The exhibition Safari unites two distinct photographic perspectives that, each in its own way, engage with photography’s documentary potential. Both approaches share a focus on everyday surroundings, yet the photographic intent diverges fundamentally. While Hake employs a classic documentary approach in her current work Fairplay, traveling through various cities, Schlüter photographs recurring daily scenes in his work Routine & Indifference and uses this initial material to alter his subjects through image editing. The exhibition offers a dynamic view that alternates between wide and focused perspectives on diverse urban spaces.
Fairplay
A work-centric society suggests a clear equation: performance leads to success. The logic of work promises social participation, self-fulfillment, and recognition, with no space for luck or randomness. The concept rests on personal responsibility—successes and failures are framed as “self-made,” attributed to one’s control, decision-making, and independence. Yet the vast array of factors that shape social status is often overlooked or disregarded. Each individual pursues unique paths, instincts, and necessities, achieving personal goals among others who seem like mere extras but are subject to the same societal expectations. Work and gambling, success and lottery, offices and game halls are isolated worlds. In her series Fairplay (2024), Caroline Hake captures these spaces as part of the urban fabric—found in city niches, by side entrances of train stations, or along highways and rest stops.
Routine & Indifference
Routine & Indifference
Routines anchor the day, guiding the consciousness from one task to the next. Against this need for structure, there exists a counterforce: indifference, born from the continual repetition of familiar scenes.

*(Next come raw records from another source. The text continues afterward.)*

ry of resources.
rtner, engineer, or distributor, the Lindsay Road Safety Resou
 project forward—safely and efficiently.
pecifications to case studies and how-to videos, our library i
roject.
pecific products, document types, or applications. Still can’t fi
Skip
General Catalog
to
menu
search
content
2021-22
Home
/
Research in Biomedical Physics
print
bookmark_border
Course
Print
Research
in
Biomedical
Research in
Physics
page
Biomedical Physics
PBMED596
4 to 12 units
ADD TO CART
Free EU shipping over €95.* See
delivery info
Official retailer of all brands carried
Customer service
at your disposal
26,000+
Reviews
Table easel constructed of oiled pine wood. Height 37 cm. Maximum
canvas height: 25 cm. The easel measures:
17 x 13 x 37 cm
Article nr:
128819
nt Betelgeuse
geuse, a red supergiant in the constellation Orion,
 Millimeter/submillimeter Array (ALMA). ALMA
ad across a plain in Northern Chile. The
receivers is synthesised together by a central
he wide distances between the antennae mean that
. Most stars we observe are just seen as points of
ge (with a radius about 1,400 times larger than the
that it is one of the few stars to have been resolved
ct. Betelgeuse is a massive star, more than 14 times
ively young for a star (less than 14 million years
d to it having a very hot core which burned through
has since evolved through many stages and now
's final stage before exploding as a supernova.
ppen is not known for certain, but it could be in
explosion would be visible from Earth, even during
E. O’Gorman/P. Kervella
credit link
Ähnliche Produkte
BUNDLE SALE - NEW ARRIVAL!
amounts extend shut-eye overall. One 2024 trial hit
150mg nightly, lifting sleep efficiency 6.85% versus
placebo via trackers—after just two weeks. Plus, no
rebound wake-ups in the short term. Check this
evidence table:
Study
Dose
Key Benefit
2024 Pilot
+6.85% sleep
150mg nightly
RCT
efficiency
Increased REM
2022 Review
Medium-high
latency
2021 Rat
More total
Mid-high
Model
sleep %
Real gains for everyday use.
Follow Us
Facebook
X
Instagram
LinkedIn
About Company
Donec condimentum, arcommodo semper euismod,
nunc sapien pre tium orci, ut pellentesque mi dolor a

Schlüter’s work Routine & Indifference (2024) reflects the fatigue and weariness that these routines evoke: half-sleep, daydreams, and a feeling of emptiness define the emotional atmosphere of this visual study. His lens falls on the same architectural forms repeatedly, yet they appear shifted, overlaid, disrupted, echoing the imposition of daily paths. Routine & Indifference visually mirrors social and spatial monotony, presenting a blurred view of foundational structures: photographing, erasing, painting over, and dissolving.